Les pays donateurs, notamment l’Union
européenne et les Etats-Unis, ont suspendu leurs aides directes à l’Autorité
palestinienne depuis l’entrée en fonctions en mars du gouvernement dirigé
par le mouvement radical Hamas.
Israël a pour sa part gelé le transfert mensuel
aux Palestiniens de quelque 60 millions de dollars collectés sur les
marchandises destinées à la Cisjordanie et la bande de Gaza qui transitent
par le territoire israélien.
Dans ce contexte, les quelque 160.000
fonctionnaires et membres des services de sécurité de l’Autorité
palestinienne, dont la masse salariale s’élève à quelque 120 millions de
dollars par mois, n’ont pas été payés depuis mars. Un tiers de la population
palestinienne est dépendante de ces salaires.
Selon la BM, un effondrement des institutions
palestiniennes réduirait à néant, en l’espace de quelques semaines, des
années de travail et créerait une situation difficilement surmontable.
“Des structures complexes, comme les systèmes
scolaires, ne sont pas des machines qui peuvent être arrêtées ou démarrées
par une simple touche de bouton”, explique l’institution.
“Si l’Autorité palestinienne est paralysée pour
une période prolongée, cela pourrait torpiller les efforts déployés par les
donateurs depuis une douzaine d’années pour mettre en place les institutions
efficaces nécessaires pour le futur Etat palestinien ou pour le
fonctionnement du régime de transition”, avertit le rapport.

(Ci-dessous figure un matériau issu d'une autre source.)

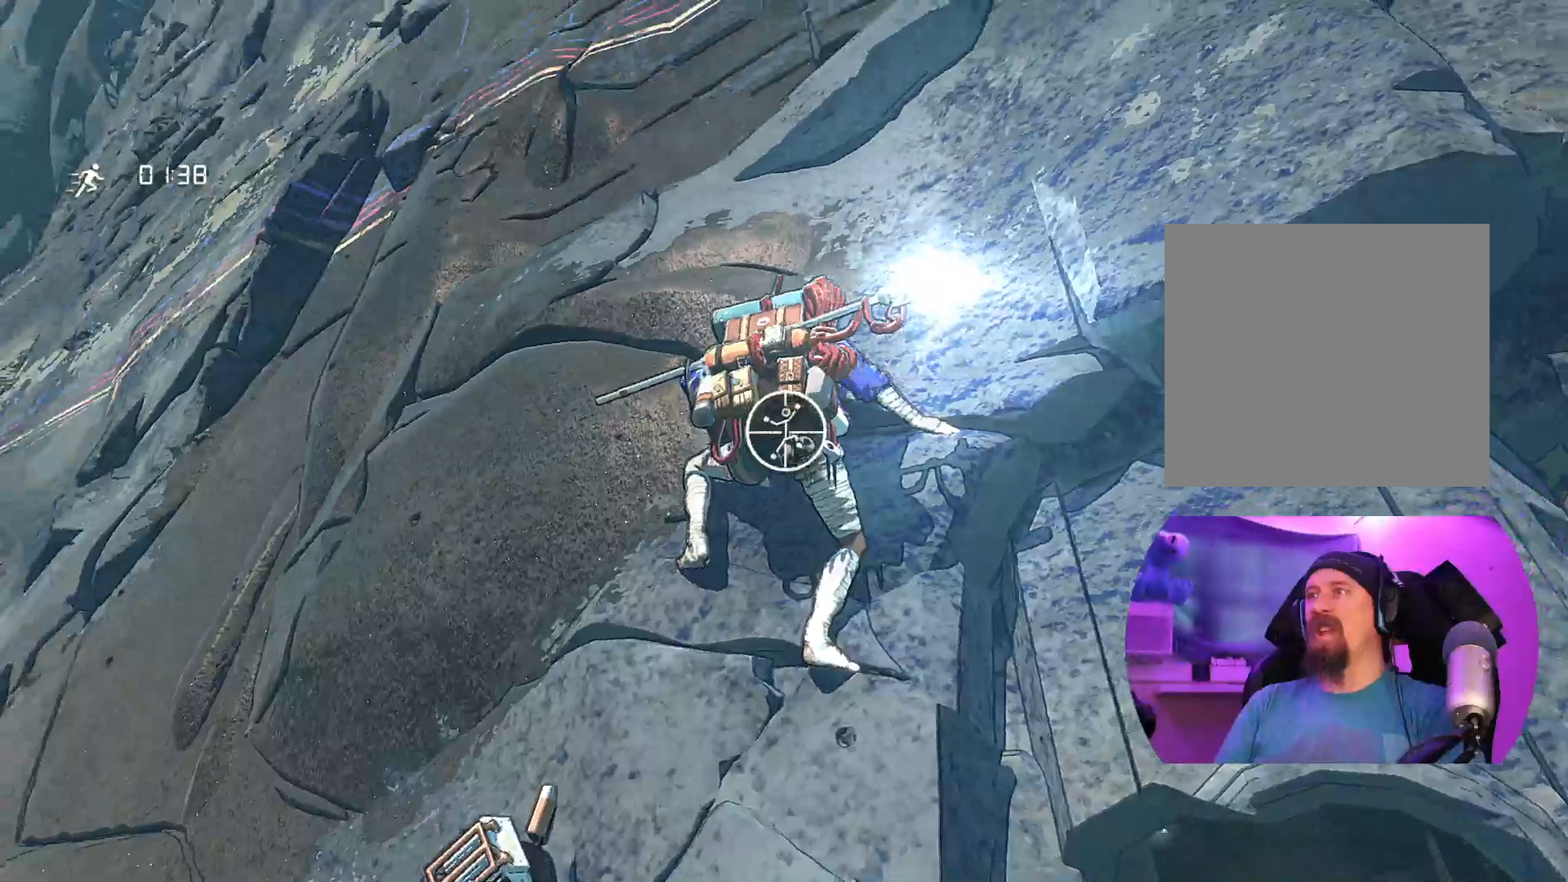
{"buttons": ["R1"], "left_stick": "center", "right_stick": "left", "events": [[167, "right_stick", "down"], [434, "right_stick", "left"]]}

Il affirme en outre que le non-paiement des
traitements des membres des services de sécurité pourrait se traduire par
une détérioration de la situation sécuritaire dans les territoires
palestiniens.
“Le non-paiement, le paiement partiel ou
irrégulier des salaires pourrait provoquer un relâchement de la discipline
au sein des services de sécurité”, souligne le rapport.
“La détérioration de l’environnement
sécuritaire pourrait rendre plus difficile le fonctionnement du
gouvernement, du commerce et des agences de secours”, ajoute-il.
Soulignant que la crise à laquelle fait face
l’Autorité palestinienne est “sans précédent”, la BM affirme que celle-ci
n’avait à disposition en avril qu’entre 50 et 55 millions de dollars contre
une moyenne de 180 millions de dollars par mois en 2005.
“Si les restrictions actuellement en place sont
maintenues ou sont renforcées, les revenus internes de l’Autorité
palestinienne pourraient n’atteindre que 25 millions de dollars par mois”,
affirme la BM.
Dans une lettre au Quartette pour le
Proche-Orient –Etat-Unis, Union européenne, Russie et Onu– qui se réunit
mardi à New York, M. Abbas a appelé à une reprise des aides financières pour
“éviter une crise humanitaire réelle”.
Le président français Jacques Chirac avait
proposé, en recevant M. Abbas fin avril, la création d’un “fond fiduciaire”
gérée par la BM pour permettre le versement d’aides qui permettront à
l’Autorité palestinienne de payer ses fonctionnaires.
Dans son rapport, la BM souligne toutefois
qu'”aucun mécanisme” ne peut sortir l’Autorité palestinienne de sa crise
financière s’il n’est pas accompagné d’une reprise des transferts par Israël
des fonds dus aux Palestiniens.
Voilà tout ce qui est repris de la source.